4. Political entities come and go, but history remains. For example, the State of Israel came into being as a political entity only in 1948, but claims thousands of years of the history of the land and culture as Jewish history, not as Israeli history. Similarly, Pakistan, as a modern day Islamic State, can lay claim to not only the history of the Indus Valley civilization, going back thousands of years, but also the glorious Mughal Empire as part of its cultural heritage, but calling it Pakistani would be naive in the extreme. Similarly, modern day political India can claim the heritage going back thousands of years across great upheavals of human history, including before the arrival of Islam in the subcontinent, but it cannot pretend that it has been enriched and decimated in cycles of invasions and empires. This is what intertwined means, and it is only natural and logical to regard it as parts of the same whole.
The problem is your another bloody Indian who wants to relive the British Raj and stamp everything within that huge area as one land, one history, one people. Once you have neatly bundled everything togather you might jst about make us in Pakistan to agree with this if you then named the 'bundle' South Asia because that 'bundle' would a collective of this vast region.
But and this is the clever bit - You guy's then name that 'bundle' India. That is a friggin No, No and No sir because by doing so our history becomes your friggin history. This is what we are left with.
Bombs goes off - Pakistan
Terrorism - Pakistan
Religious radical - Pakistan
Minority discrimination - Pakistan
Misogny - Pakistan
Ignorence - Pakistan
Al Qaida - Pakistan
Bin Laden - Pakistan
So the term 'Pakistan' becomes a good bin for everything crap to be chucked in. But our land has also given some good things so let ius look at the other side of the coin
Harrapa- Indian
Mohenjo Daro - Indian
IVC - Indian
Gandhra - Indian
Taxila - Indian
Porus - indian
Mehr Garh - Indian
Do you see the problem. We are good enough only to be called Pakistani for all the negatives. Nobody said Bin Laden was found in Indian sub Continent. Nobody says Islamic radicalism is a Indian sub continental problem.

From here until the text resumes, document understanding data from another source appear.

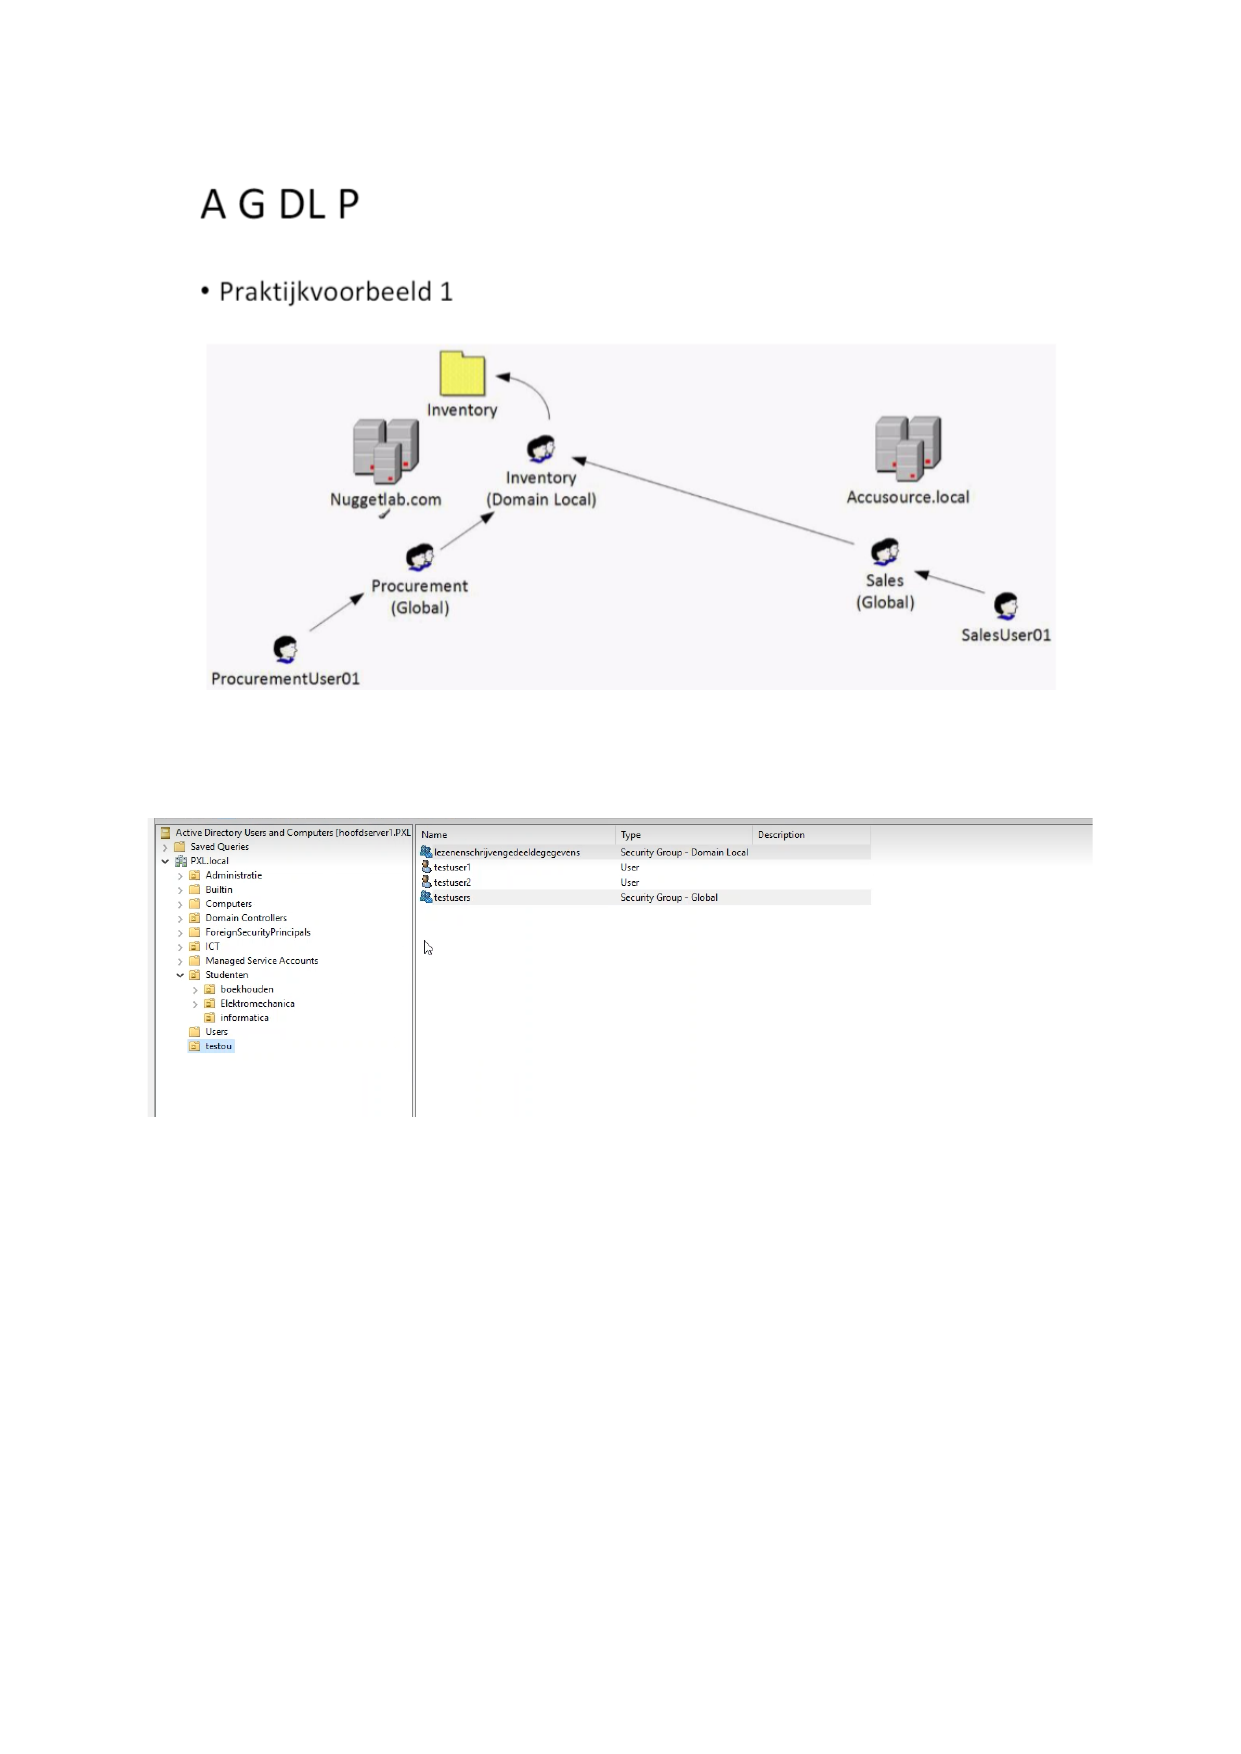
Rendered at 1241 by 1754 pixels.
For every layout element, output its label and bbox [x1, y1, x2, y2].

picture [147, 147, 1093, 690]
picture [147, 818, 1093, 1117]
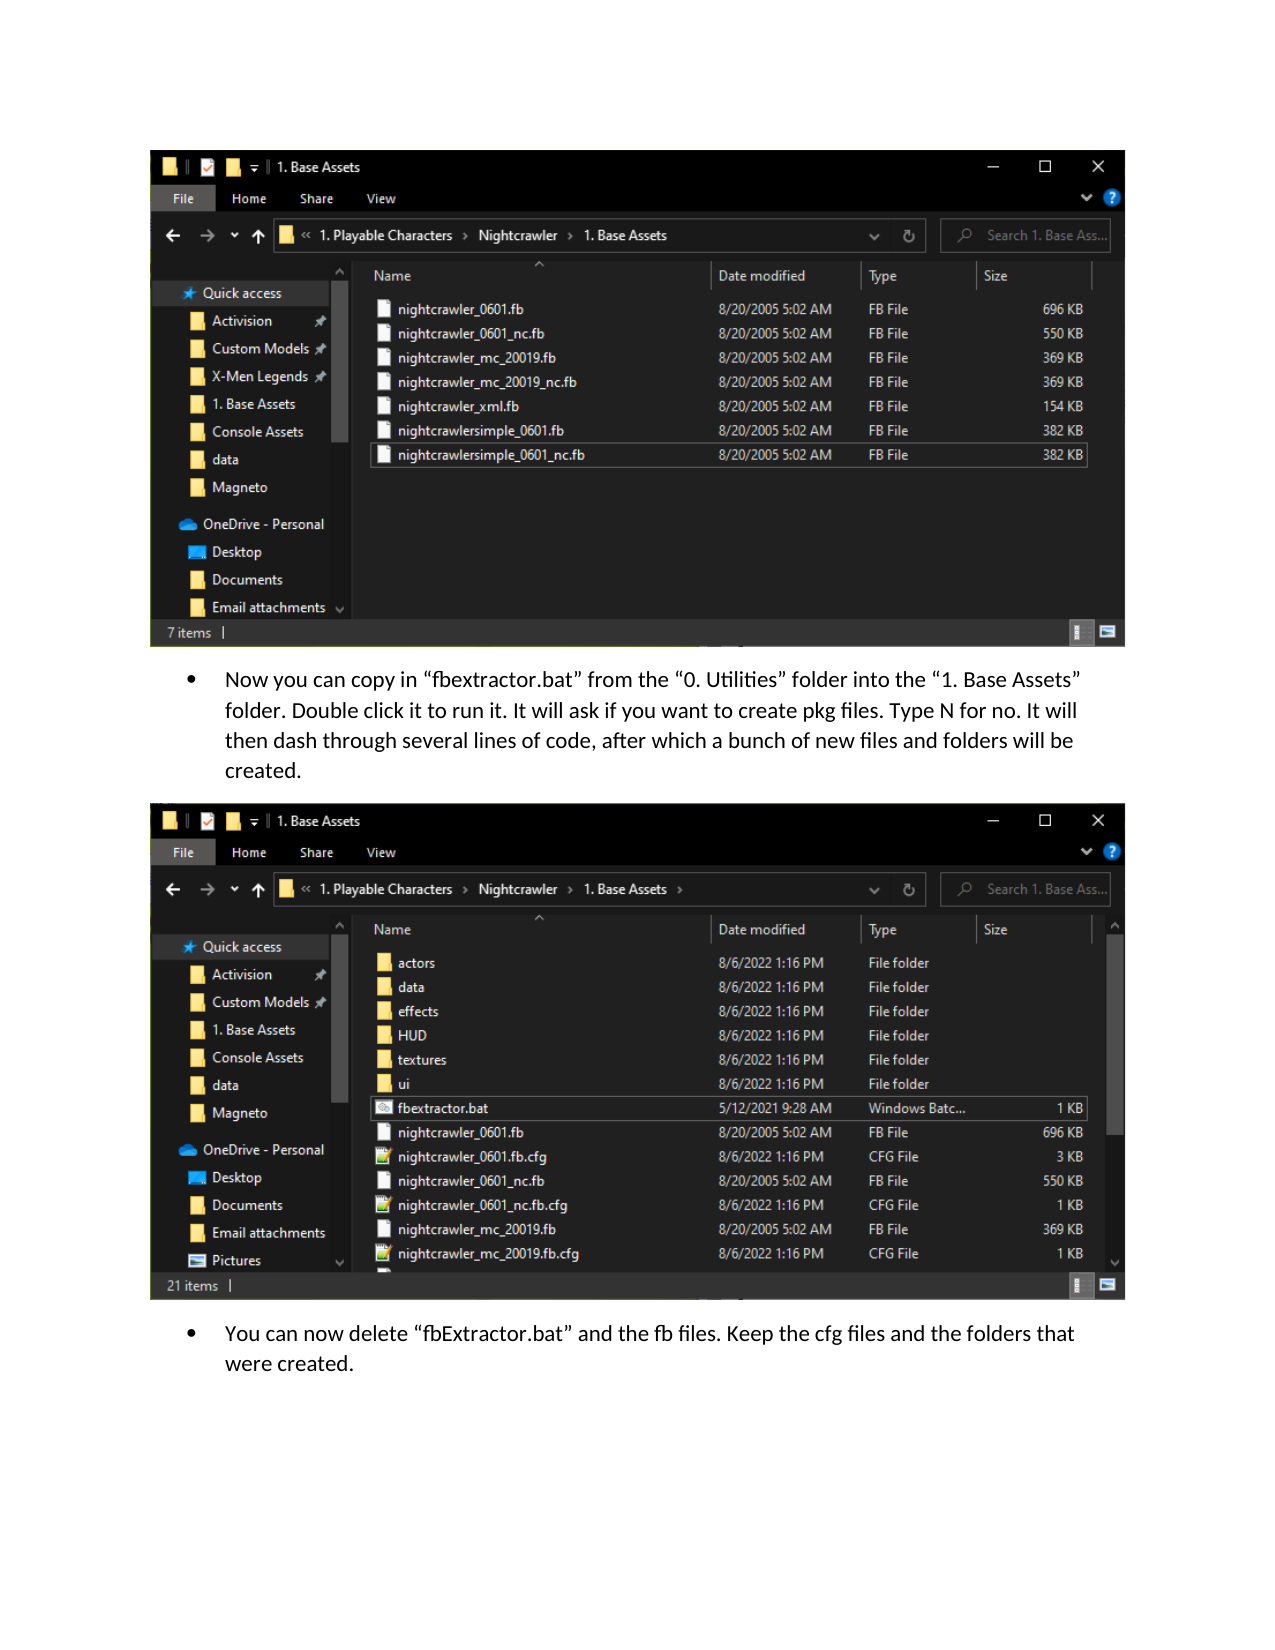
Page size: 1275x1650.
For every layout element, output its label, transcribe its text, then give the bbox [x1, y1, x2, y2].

Our intention here is to accept the bad as well as the good. No more mothe*in cherrypicking by you runts. Pakistan terrorism and other side of coin Ancient Pakistan. Don't like it piss off. And we are going to tell the world as well. We need to sort it out at home first.
5. Crucial as history is in giving a sense of roots and foundations to any country, it cannot be a substitute for its present or its future, because these are determined by what is happening now, not what happened hundreds or thousands of years ago. Yes, the ancient lands that constitute both Pakistan and India have a rich and varied history going back thousands, but so does every other modern politcal entity. What each country does with it is the key. Ethiopia may be the birthplace of coffee, but it is the likes of Starbucks that use it best in the present. It is things like this that will determine the future.[/QUOTE]
Gibberish. If India or Ethopia has is not my concern. This is Pakistan history and Pakistan forum. Go wax eloquent about India if you want.
Ps. When were you born? Did you come into existance the day your mum and dad clapped their eyes on each other? You could argue yes because as time would move forward the as yet unknown you had become reality. This is ridicalous reasoning. I could also say Pakistan existed then because in time it would come along.
Reality has time have relationship in history. When you do history you relate it to time. Event and time are linked.